In the instant case, it is not claimed that the plaintiff was injured in consequence of a risk ordinarily incident to his employment. If he was injured in the manner claimed by him, it was an extraordinary risk in using a defective switch attributable to his employer's negligence. Under the rule adopted by this court, he assumed this risk and is barred from recovery if the defect in the switch was fully known by him or was so obvious that he should have known it and appreciated the danger from its use in that condition. It was not the duty of the plaintiff to examine the spliced portion of the bar to see that the rivets were in place. That was the daily duty of the foreman. According to the plaintiff's testimony, the lamp was not tipped when he went to fill it at the time of the accident, which indicated that the rivets were in place. After he had fallen, he noticed the lamp was tipped toward him, indicating that the rivets were not in place. Mr. Krinak, in his testimony, explains how the lamp at times could be straight in its position on the switch when two of the rivets were gone. In these circumstances, the plaintiff well might argue that the defect was not so obvious that an ordinarily prudent man should have seen it. The evidence was such that, whether it was fully known by the plaintiff or should have been known and appreciated by him, became a question for the jury. The court did not err in submitting it.

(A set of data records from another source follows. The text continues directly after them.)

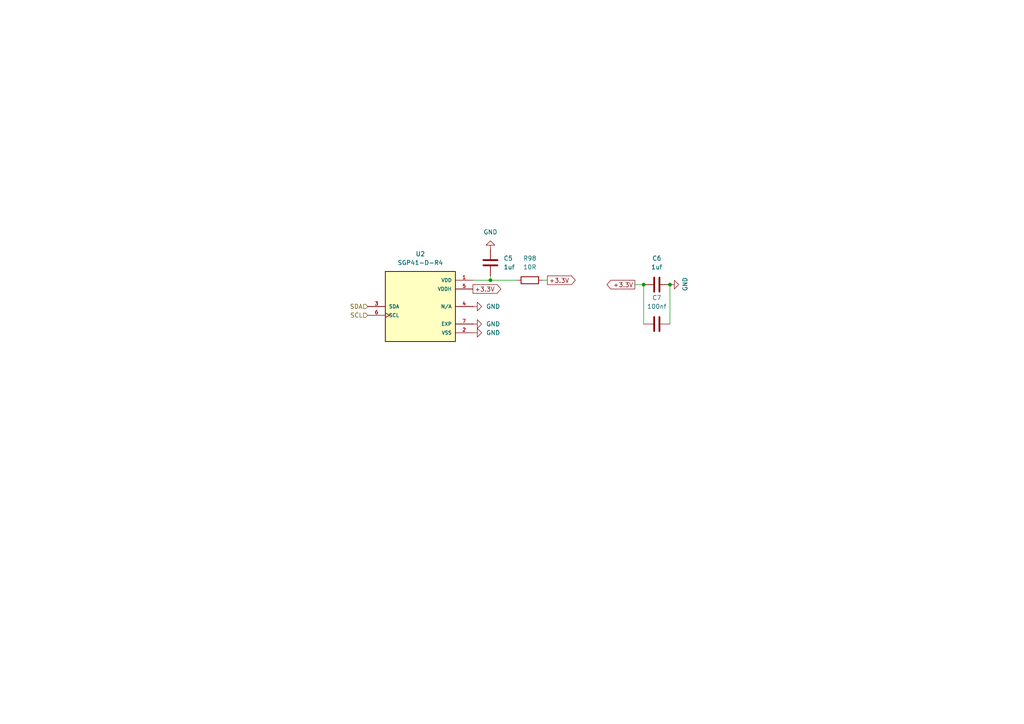
<source format=kicad_sch>
(kicad_sch
	(version 20250114)
	(generator "eeschema")
	(generator_version "9.0")
	(uuid "01338185-8375-43ff-9fb2-c8a929b5258f")
	(paper "A4")
	
	(junction
		(at 186.69 82.55)
		(diameter 0)
		(color 0 0 0 0)
		(uuid "36031182-b158-4ad6-8b74-ead1f9f40a36")
	)
	(junction
		(at 142.24 81.28)
		(diameter 0)
		(color 0 0 0 0)
		(uuid "df71bd3f-b72c-420d-b3fd-9cdb271a90f6")
	)
	(junction
		(at 194.31 82.55)
		(diameter 0)
		(color 0 0 0 0)
		(uuid "e382eb28-6a63-4608-8f91-76520a0c45fd")
	)
	(wire
		(pts
			(xy 158.75 81.28) (xy 157.48 81.28)
		)
		(stroke
			(width 0)
			(type default)
		)
		(uuid "237d1cc0-5238-456e-a879-8dcc9a0cd83c")
	)
	(wire
		(pts
			(xy 184.15 82.55) (xy 186.69 82.55)
		)
		(stroke
			(width 0)
			(type default)
		)
		(uuid "3364cd31-f4f8-468b-87fc-e80e96c3c3f4")
	)
	(wire
		(pts
			(xy 186.69 82.55) (xy 186.69 93.98)
		)
		(stroke
			(width 0)
			(type default)
		)
		(uuid "5fbd92ea-de18-4346-84f4-9bf269f4ef7e")
	)
	(wire
		(pts
			(xy 194.31 82.55) (xy 194.31 93.98)
		)
		(stroke
			(width 0)
			(type default)
		)
		(uuid "8711e132-6b57-4014-9225-8c67d97d0768")
	)
	(wire
		(pts
			(xy 137.16 81.28) (xy 142.24 81.28)
		)
		(stroke
			(width 0)
			(type default)
		)
		(uuid "ab894b34-c7e5-4dc5-9cd1-688d904bcc99")
	)
	(wire
		(pts
			(xy 142.24 81.28) (xy 149.86 81.28)
		)
		(stroke
			(width 0)
			(type default)
		)
		(uuid "e313eb6c-77ab-4b96-83e5-7228bdb63793")
	)
	(wire
		(pts
			(xy 142.24 80.01) (xy 142.24 81.28)
		)
		(stroke
			(width 0)
			(type default)
		)
		(uuid "ede42f29-b445-4ecb-9794-6539efa30f36")
	)
	(global_label "+3.3V"
		(shape output)
		(at 184.15 82.55 180)
		(fields_autoplaced yes)
		(effects
			(font
				(size 1.27 1.27)
			)
			(justify right)
		)
		(uuid "0ece62ec-9809-4253-8263-b8fe4c9443e4")
		(property "Intersheetrefs" "${INTERSHEET_REFS}"
			(at 175.3849 82.55 0)
			(effects
				(font
					(size 1.27 1.27)
				)
				(justify right)
				(hide yes)
			)
		)
	)
	(global_label "+3.3V"
		(shape output)
		(at 137.16 83.82 0)
		(fields_autoplaced yes)
		(effects
			(font
				(size 1.27 1.27)
			)
			(justify left)
		)
		(uuid "43896e80-a7b3-4381-baf8-250fbf34bbc4")
		(property "Intersheetrefs" "${INTERSHEET_REFS}"
			(at 145.9251 83.82 0)
			(effects
				(font
					(size 1.27 1.27)
				)
				(justify left)
				(hide yes)
			)
		)
	)
	(global_label "+3.3V"
		(shape output)
		(at 158.75 81.28 0)
		(fields_autoplaced yes)
		(effects
			(font
				(size 1.27 1.27)
			)
			(justify left)
		)
		(uuid "adb3e7c6-f84b-4e4c-881a-968c4b30f9d0")
		(property "Intersheetrefs" "${INTERSHEET_REFS}"
			(at 167.5151 81.28 0)
			(effects
				(font
					(size 1.27 1.27)
				)
				(justify left)
				(hide yes)
			)
		)
	)
	(hierarchical_label "SDA"
		(shape input)
		(at 106.68 88.9 180)
		(effects
			(font
				(size 1.27 1.27)
			)
			(justify right)
		)
		(uuid "0cb6fdf4-00a3-4507-90e9-e6edde81c3b5")
	)
	(hierarchical_label "SCL"
		(shape input)
		(at 106.68 91.44 180)
		(effects
			(font
				(size 1.27 1.27)
			)
			(justify right)
		)
		(uuid "752288a7-4150-4af4-b4fc-2bb8880484ed")
	)
	(symbol
		(lib_id "Device:C")
		(at 190.5 93.98 90)
		(unit 1)
		(exclude_from_sim no)
		(in_bom yes)
		(on_board yes)
		(dnp no)
		(fields_autoplaced yes)
		(uuid "07e8c858-a0f2-4d9a-ac99-9d86ff675a58")
		(property "Reference" "C7"
			(at 190.5 86.36 90)
			(effects
				(font
					(size 1.27 1.27)
				)
			)
		)
		(property "Value" "100nf"
			(at 190.5 88.9 90)
			(effects
				(font
					(size 1.27 1.27)
				)
			)
		)
		(property "Footprint" "Capacitor_SMD:C_0805_2012Metric"
			(at 194.31 93.0148 0)
			(effects
				(font
					(size 1.27 1.27)
				)
				(hide yes)
			)
		)
		(property "Datasheet" "~"
			(at 190.5 93.98 0)
			(effects
				(font
					(size 1.27 1.27)
				)
				(hide yes)
			)
		)
		(property "Description" "Unpolarized capacitor"
			(at 190.5 93.98 0)
			(effects
				(font
					(size 1.27 1.27)
				)
				(hide yes)
			)
		)
		(property "Cikkszám" "100.011.22"
			(at 190.5 93.98 90)
			(effects
				(font
					(size 1.27 1.27)
				)
				(hide yes)
			)
		)
		(property "Link" "https://www.hestore.hu/prod_10001122.html"
			(at 190.5 93.98 90)
			(effects
				(font
					(size 1.27 1.27)
				)
				(hide yes)
			)
		)
		(pin "2"
			(uuid "2bde8766-e250-4791-b72f-2227e4196ab1")
		)
		(pin "1"
			(uuid "4ba3bf3b-4091-4c81-ae9c-4d87e3986e46")
		)
		(instances
			(project "CanSat"
				(path "/e63e39d7-6ac0-4ffd-8aa3-1841a4541b55/abfe8b12-0810-4844-a114-3af438cfb16c"
					(reference "C7")
					(unit 1)
				)
			)
		)
	)
	(symbol
		(lib_id "power:GND")
		(at 137.16 96.52 90)
		(unit 1)
		(exclude_from_sim no)
		(in_bom yes)
		(on_board yes)
		(dnp no)
		(fields_autoplaced yes)
		(uuid "10212f52-a94e-4323-8324-8a1d2acd14eb")
		(property "Reference" "#PWR012"
			(at 143.51 96.52 0)
			(effects
				(font
					(size 1.27 1.27)
				)
				(hide yes)
			)
		)
		(property "Value" "GND"
			(at 140.97 96.5199 90)
			(effects
				(font
					(size 1.27 1.27)
				)
				(justify right)
			)
		)
		(property "Footprint" ""
			(at 137.16 96.52 0)
			(effects
				(font
					(size 1.27 1.27)
				)
				(hide yes)
			)
		)
		(property "Datasheet" ""
			(at 137.16 96.52 0)
			(effects
				(font
					(size 1.27 1.27)
				)
				(hide yes)
			)
		)
		(property "Description" "Power symbol creates a global label with name \"GND\" , ground"
			(at 137.16 96.52 0)
			(effects
				(font
					(size 1.27 1.27)
				)
				(hide yes)
			)
		)
		(pin "1"
			(uuid "fe3d5c63-ea6d-4366-a53e-15817c69a825")
		)
		(instances
			(project "CanSat"
				(path "/e63e39d7-6ac0-4ffd-8aa3-1841a4541b55/abfe8b12-0810-4844-a114-3af438cfb16c"
					(reference "#PWR012")
					(unit 1)
				)
			)
		)
	)
	(symbol
		(lib_id "power:GND")
		(at 137.16 88.9 90)
		(unit 1)
		(exclude_from_sim no)
		(in_bom yes)
		(on_board yes)
		(dnp no)
		(fields_autoplaced yes)
		(uuid "4cafdf15-e7eb-49c8-8023-38cf1f4149f3")
		(property "Reference" "#PWR010"
			(at 143.51 88.9 0)
			(effects
				(font
					(size 1.27 1.27)
				)
				(hide yes)
			)
		)
		(property "Value" "GND"
			(at 140.97 88.8999 90)
			(effects
				(font
					(size 1.27 1.27)
				)
				(justify right)
			)
		)
		(property "Footprint" ""
			(at 137.16 88.9 0)
			(effects
				(font
					(size 1.27 1.27)
				)
				(hide yes)
			)
		)
		(property "Datasheet" ""
			(at 137.16 88.9 0)
			(effects
				(font
					(size 1.27 1.27)
				)
				(hide yes)
			)
		)
		(property "Description" "Power symbol creates a global label with name \"GND\" , ground"
			(at 137.16 88.9 0)
			(effects
				(font
					(size 1.27 1.27)
				)
				(hide yes)
			)
		)
		(pin "1"
			(uuid "99c65ed1-12e7-45ee-b697-c63390d38398")
		)
		(instances
			(project "CanSat"
				(path "/e63e39d7-6ac0-4ffd-8aa3-1841a4541b55/abfe8b12-0810-4844-a114-3af438cfb16c"
					(reference "#PWR010")
					(unit 1)
				)
			)
		)
	)
	(symbol
		(lib_id "Device:C")
		(at 190.5 82.55 90)
		(unit 1)
		(exclude_from_sim no)
		(in_bom yes)
		(on_board yes)
		(dnp no)
		(fields_autoplaced yes)
		(uuid "646fa8b8-1271-4e45-b20b-34e77e08c59d")
		(property "Reference" "C6"
			(at 190.5 74.93 90)
			(effects
				(font
					(size 1.27 1.27)
				)
			)
		)
		(property "Value" "1uf"
			(at 190.5 77.47 90)
			(effects
				(font
					(size 1.27 1.27)
				)
			)
		)
		(property "Footprint" "Capacitor_SMD:C_0805_2012Metric"
			(at 194.31 81.5848 0)
			(effects
				(font
					(size 1.27 1.27)
				)
				(hide yes)
			)
		)
		(property "Datasheet" "~"
			(at 190.5 82.55 0)
			(effects
				(font
					(size 1.27 1.27)
				)
				(hide yes)
			)
		)
		(property "Description" "Unpolarized capacitor"
			(at 190.5 82.55 0)
			(effects
				(font
					(size 1.27 1.27)
				)
				(hide yes)
			)
		)
		(property "Cikkszám" "100.277.53"
			(at 190.5 82.55 90)
			(effects
				(font
					(size 1.27 1.27)
				)
				(hide yes)
			)
		)
		(property "Link" "https://www.hestore.hu/prod_10027753.html"
			(at 190.5 82.55 90)
			(effects
				(font
					(size 1.27 1.27)
				)
				(hide yes)
			)
		)
		(pin "2"
			(uuid "46f71c35-4083-4dd9-947c-de4bba89bcd6")
		)
		(pin "1"
			(uuid "7ba74594-4595-466a-a6da-ed4e5aa44fcc")
		)
		(instances
			(project "CanSat"
				(path "/e63e39d7-6ac0-4ffd-8aa3-1841a4541b55/abfe8b12-0810-4844-a114-3af438cfb16c"
					(reference "C6")
					(unit 1)
				)
			)
		)
	)
	(symbol
		(lib_id "Device:R")
		(at 153.67 81.28 270)
		(unit 1)
		(exclude_from_sim no)
		(in_bom yes)
		(on_board yes)
		(dnp no)
		(fields_autoplaced yes)
		(uuid "6fb44271-c527-4f7d-86a2-24afae68ca36")
		(property "Reference" "R98"
			(at 153.67 74.93 90)
			(effects
				(font
					(size 1.27 1.27)
				)
			)
		)
		(property "Value" "10R"
			(at 153.67 77.47 90)
			(effects
				(font
					(size 1.27 1.27)
				)
			)
		)
		(property "Footprint" "Resistor_SMD:R_0805_2012Metric"
			(at 153.67 79.502 90)
			(effects
				(font
					(size 1.27 1.27)
				)
				(hide yes)
			)
		)
		(property "Datasheet" "~"
			(at 153.67 81.28 0)
			(effects
				(font
					(size 1.27 1.27)
				)
				(hide yes)
			)
		)
		(property "Description" "Resistor"
			(at 153.67 81.28 0)
			(effects
				(font
					(size 1.27 1.27)
				)
				(hide yes)
			)
		)
		(property "Cikkszám" "100.011.44"
			(at 153.67 81.28 0)
			(effects
				(font
					(size 1.27 1.27)
				)
				(hide yes)
			)
		)
		(property "Link" "https://www.hestore.hu/prod_10001144.html"
			(at 153.67 81.28 0)
			(effects
				(font
					(size 1.27 1.27)
				)
				(hide yes)
			)
		)
		(pin "2"
			(uuid "f77204d7-2fce-4832-a581-9ee8c53ce2dd")
		)
		(pin "1"
			(uuid "b43237c5-2029-495a-9efb-24eb3870e965")
		)
		(instances
			(project "CanSat"
				(path "/e63e39d7-6ac0-4ffd-8aa3-1841a4541b55/abfe8b12-0810-4844-a114-3af438cfb16c"
					(reference "R98")
					(unit 1)
				)
			)
		)
	)
	(symbol
		(lib_id "Device:C")
		(at 142.24 76.2 180)
		(unit 1)
		(exclude_from_sim no)
		(in_bom yes)
		(on_board yes)
		(dnp no)
		(fields_autoplaced yes)
		(uuid "7d5aeeab-7317-41d2-a325-3665fd09d48a")
		(property "Reference" "C5"
			(at 146.05 74.9299 0)
			(effects
				(font
					(size 1.27 1.27)
				)
				(justify right)
			)
		)
		(property "Value" "1uf"
			(at 146.05 77.4699 0)
			(effects
				(font
					(size 1.27 1.27)
				)
				(justify right)
			)
		)
		(property "Footprint" "Capacitor_SMD:C_0805_2012Metric"
			(at 141.2748 72.39 0)
			(effects
				(font
					(size 1.27 1.27)
				)
				(hide yes)
			)
		)
		(property "Datasheet" "~"
			(at 142.24 76.2 0)
			(effects
				(font
					(size 1.27 1.27)
				)
				(hide yes)
			)
		)
		(property "Description" "Unpolarized capacitor"
			(at 142.24 76.2 0)
			(effects
				(font
					(size 1.27 1.27)
				)
				(hide yes)
			)
		)
		(property "Cikkszám" "100.277.53"
			(at 142.24 76.2 90)
			(effects
				(font
					(size 1.27 1.27)
				)
				(hide yes)
			)
		)
		(property "Link" "https://www.hestore.hu/prod_10027753.html"
			(at 142.24 76.2 90)
			(effects
				(font
					(size 1.27 1.27)
				)
				(hide yes)
			)
		)
		(pin "2"
			(uuid "984f974c-1da8-45fe-95b0-cd837e63d68f")
		)
		(pin "1"
			(uuid "3aec3033-f584-4f22-bceb-bd78beea6f70")
		)
		(instances
			(project "CanSat"
				(path "/e63e39d7-6ac0-4ffd-8aa3-1841a4541b55/abfe8b12-0810-4844-a114-3af438cfb16c"
					(reference "C5")
					(unit 1)
				)
			)
		)
	)
	(symbol
		(lib_id "power:GND")
		(at 137.16 93.98 90)
		(unit 1)
		(exclude_from_sim no)
		(in_bom yes)
		(on_board yes)
		(dnp no)
		(fields_autoplaced yes)
		(uuid "ad9c0805-b258-439a-9ada-0484eb79e3d6")
		(property "Reference" "#PWR011"
			(at 143.51 93.98 0)
			(effects
				(font
					(size 1.27 1.27)
				)
				(hide yes)
			)
		)
		(property "Value" "GND"
			(at 140.97 93.9799 90)
			(effects
				(font
					(size 1.27 1.27)
				)
				(justify right)
			)
		)
		(property "Footprint" ""
			(at 137.16 93.98 0)
			(effects
				(font
					(size 1.27 1.27)
				)
				(hide yes)
			)
		)
		(property "Datasheet" ""
			(at 137.16 93.98 0)
			(effects
				(font
					(size 1.27 1.27)
				)
				(hide yes)
			)
		)
		(property "Description" "Power symbol creates a global label with name \"GND\" , ground"
			(at 137.16 93.98 0)
			(effects
				(font
					(size 1.27 1.27)
				)
				(hide yes)
			)
		)
		(pin "1"
			(uuid "5a4a98e8-d600-4849-82d4-9340afee2e05")
		)
		(instances
			(project "CanSat"
				(path "/e63e39d7-6ac0-4ffd-8aa3-1841a4541b55/abfe8b12-0810-4844-a114-3af438cfb16c"
					(reference "#PWR011")
					(unit 1)
				)
			)
		)
	)
	(symbol
		(lib_id "power:GND")
		(at 194.31 82.55 90)
		(unit 1)
		(exclude_from_sim no)
		(in_bom yes)
		(on_board yes)
		(dnp no)
		(uuid "c41a4d7b-eccc-4457-b318-ea420de47ccb")
		(property "Reference" "#PWR09"
			(at 200.66 82.55 0)
			(effects
				(font
					(size 1.27 1.27)
				)
				(hide yes)
			)
		)
		(property "Value" "GND"
			(at 198.7042 82.423 0)
			(effects
				(font
					(size 1.27 1.27)
				)
			)
		)
		(property "Footprint" ""
			(at 194.31 82.55 0)
			(effects
				(font
					(size 1.27 1.27)
				)
				(hide yes)
			)
		)
		(property "Datasheet" ""
			(at 194.31 82.55 0)
			(effects
				(font
					(size 1.27 1.27)
				)
				(hide yes)
			)
		)
		(property "Description" "Power symbol creates a global label with name \"GND\" , ground"
			(at 194.31 82.55 0)
			(effects
				(font
					(size 1.27 1.27)
				)
				(hide yes)
			)
		)
		(pin "1"
			(uuid "9538f6d3-ed83-4b96-8aa3-1f9818210a6e")
		)
		(instances
			(project "CanSat"
				(path "/e63e39d7-6ac0-4ffd-8aa3-1841a4541b55/abfe8b12-0810-4844-a114-3af438cfb16c"
					(reference "#PWR09")
					(unit 1)
				)
			)
		)
	)
	(symbol
		(lib_id "power:GND")
		(at 142.24 72.39 180)
		(unit 1)
		(exclude_from_sim no)
		(in_bom yes)
		(on_board yes)
		(dnp no)
		(fields_autoplaced yes)
		(uuid "cd5df24e-0491-4bf2-a025-4355ad80c9e3")
		(property "Reference" "#PWR08"
			(at 142.24 66.04 0)
			(effects
				(font
					(size 1.27 1.27)
				)
				(hide yes)
			)
		)
		(property "Value" "GND"
			(at 142.24 67.31 0)
			(effects
				(font
					(size 1.27 1.27)
				)
			)
		)
		(property "Footprint" ""
			(at 142.24 72.39 0)
			(effects
				(font
					(size 1.27 1.27)
				)
				(hide yes)
			)
		)
		(property "Datasheet" ""
			(at 142.24 72.39 0)
			(effects
				(font
					(size 1.27 1.27)
				)
				(hide yes)
			)
		)
		(property "Description" "Power symbol creates a global label with name \"GND\" , ground"
			(at 142.24 72.39 0)
			(effects
				(font
					(size 1.27 1.27)
				)
				(hide yes)
			)
		)
		(pin "1"
			(uuid "e28812e9-0e5e-4487-ab88-d78747434976")
		)
		(instances
			(project ""
				(path "/e63e39d7-6ac0-4ffd-8aa3-1841a4541b55/abfe8b12-0810-4844-a114-3af438cfb16c"
					(reference "#PWR08")
					(unit 1)
				)
			)
		)
	)
	(symbol
		(lib_id "panel2:SGP41-D-R4")
		(at 121.92 88.9 0)
		(unit 1)
		(exclude_from_sim no)
		(in_bom yes)
		(on_board yes)
		(dnp no)
		(fields_autoplaced yes)
		(uuid "f6369b54-dbf1-4270-99ac-bf78a0601d94")
		(property "Reference" "U2"
			(at 121.92 73.66 0)
			(effects
				(font
					(size 1.27 1.27)
				)
			)
		)
		(property "Value" "SGP41-D-R4"
			(at 121.92 76.2 0)
			(effects
				(font
					(size 1.27 1.27)
				)
			)
		)
		(property "Footprint" "panel:XDCR_SGP41-D-R4"
			(at 121.92 88.9 0)
			(effects
				(font
					(size 1.27 1.27)
				)
				(justify bottom)
				(hide yes)
			)
		)
		(property "Datasheet" ""
			(at 121.92 88.9 0)
			(effects
				(font
					(size 1.27 1.27)
				)
				(hide yes)
			)
		)
		(property "Description" ""
			(at 121.92 88.9 0)
			(effects
				(font
					(size 1.27 1.27)
				)
				(hide yes)
			)
		)
		(property "MF" "Sensirion"
			(at 121.92 88.9 0)
			(effects
				(font
					(size 1.27 1.27)
				)
				(justify bottom)
				(hide yes)
			)
		)
		(property "MAXIMUM_PACKAGE_HEIGHT" "0.95 mm"
			(at 121.92 88.9 0)
			(effects
				(font
					(size 1.27 1.27)
				)
				(justify bottom)
				(hide yes)
			)
		)
		(property "Package" "None"
			(at 121.92 88.9 0)
			(effects
				(font
					(size 1.27 1.27)
				)
				(justify bottom)
				(hide yes)
			)
		)
		(property "Price" "None"
			(at 121.92 88.9 0)
			(effects
				(font
					(size 1.27 1.27)
				)
				(justify bottom)
				(hide yes)
			)
		)
		(property "Check_prices" "https://www.snapeda.com/parts/SGP41-D-R4/Sensirion/view-part/?ref=eda"
			(at 121.92 88.9 0)
			(effects
				(font
					(size 1.27 1.27)
				)
				(justify bottom)
				(hide yes)
			)
		)
		(property "STANDARD" "Manufacturer Recommendations"
			(at 121.92 88.9 0)
			(effects
				(font
					(size 1.27 1.27)
				)
				(justify bottom)
				(hide yes)
			)
		)
		(property "PARTREV" "1.0"
			(at 121.92 88.9 0)
			(effects
				(font
					(size 1.27 1.27)
				)
				(justify bottom)
				(hide yes)
			)
		)
		(property "SnapEDA_Link" "https://www.snapeda.com/parts/SGP41-D-R4/Sensirion/view-part/?ref=snap"
			(at 121.92 88.9 0)
			(effects
				(font
					(size 1.27 1.27)
				)
				(justify bottom)
				(hide yes)
			)
		)
		(property "MP" "SGP41-D-R4"
			(at 121.92 88.9 0)
			(effects
				(font
					(size 1.27 1.27)
				)
				(justify bottom)
				(hide yes)
			)
		)
		(property "Description_1" "Air Quality Sensor VOC and NOx Gas Sensor 3.3V 6-Pin DFN EP"
			(at 121.92 88.9 0)
			(effects
				(font
					(size 1.27 1.27)
				)
				(justify bottom)
				(hide yes)
			)
		)
		(property "Availability" "In Stock"
			(at 121.92 88.9 0)
			(effects
				(font
					(size 1.27 1.27)
				)
				(justify bottom)
				(hide yes)
			)
		)
		(property "MANUFACTURER" "Sensirion"
			(at 121.92 88.9 0)
			(effects
				(font
					(size 1.27 1.27)
				)
				(justify bottom)
				(hide yes)
			)
		)
		(pin "1"
			(uuid "cf2b5180-b76e-4d6c-8b34-3cab99053231")
		)
		(pin "7"
			(uuid "8d4a080e-d1a8-4a18-9c9d-b6f29b0af6e7")
		)
		(pin "2"
			(uuid "580f6f28-a3f7-420f-a49f-feb014d64702")
		)
		(pin "5"
			(uuid "d7f77114-3547-4b83-a2eb-79ce9ec31a3a")
		)
		(pin "4"
			(uuid "1a56c27f-0ebc-44b5-be47-1977ebf3ede9")
		)
		(pin "3"
			(uuid "abe2e93e-d01e-43dc-9602-5eddf94862ed")
		)
		(pin "6"
			(uuid "94a26586-a5f7-4914-a22a-febf3776d110")
		)
		(instances
			(project ""
				(path "/e63e39d7-6ac0-4ffd-8aa3-1841a4541b55/abfe8b12-0810-4844-a114-3af438cfb16c"
					(reference "U2")
					(unit 1)
				)
			)
		)
	)
)

</source>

3. Should the trial court have set aside the verdict on the ground that it was excessive and against the clear weight of the evidence?
The verdict and judgment was for $8,159.75. As an element of the plaintiff's damages, the court allowed him to recover for future pain and suffering and diminished earning capacity. In view of the very doubtful testimony as to the extent of the plaintiff's permanent injuries, and considering his age, his state of health prior to the accident, and his then limited earning capacity, we think a verdict of $8,159.75 is excessive.
"To entitle a plaintiff to recover damages for apprehended future consequences of an injury, there must be a degree of probability of such consequences as to amount to a reasonable certainty that they will result from the original injury." (Syllabus) Brininstool v. Railways Co., 157 Mich. 172.
At the time of the accident the plaintiff was about 60 years old. He was then afflicted with myocarditis, bronchial asthma, arterial and cerebral sclerosis, and other maladies of long standing. It was claimed by the plaintiff that the injury permanently aggravated these maladies. It is not necessary to indulge in any profitless discussion of the testimony on this question. It is sufficient to say that the great weight of medical opinion was to the effect that the plaintiff had not sustained any permanent injury from the accident. As to other elements of damages and as to defendant's liability for negligence, we agree with the trial court that the verdict is not against the great weight of the evidence. We have read carefully all of the testimony, and it is our opinion that a verdict of five thousand dollars would be within the evidence. Therefore unless the plaintiff shall within 30 days from the filing of this opinion remit all damages in excess of $5,000, the judgment should stand reversed and a new trial should be granted. If the excess is remitted, the judgment should stand affirmed. The defendant should have costs of this court.
We have considered all other assignments and have found no reversible error.
POTTER and SHARPE, JJ., concurred with McDONALD, J.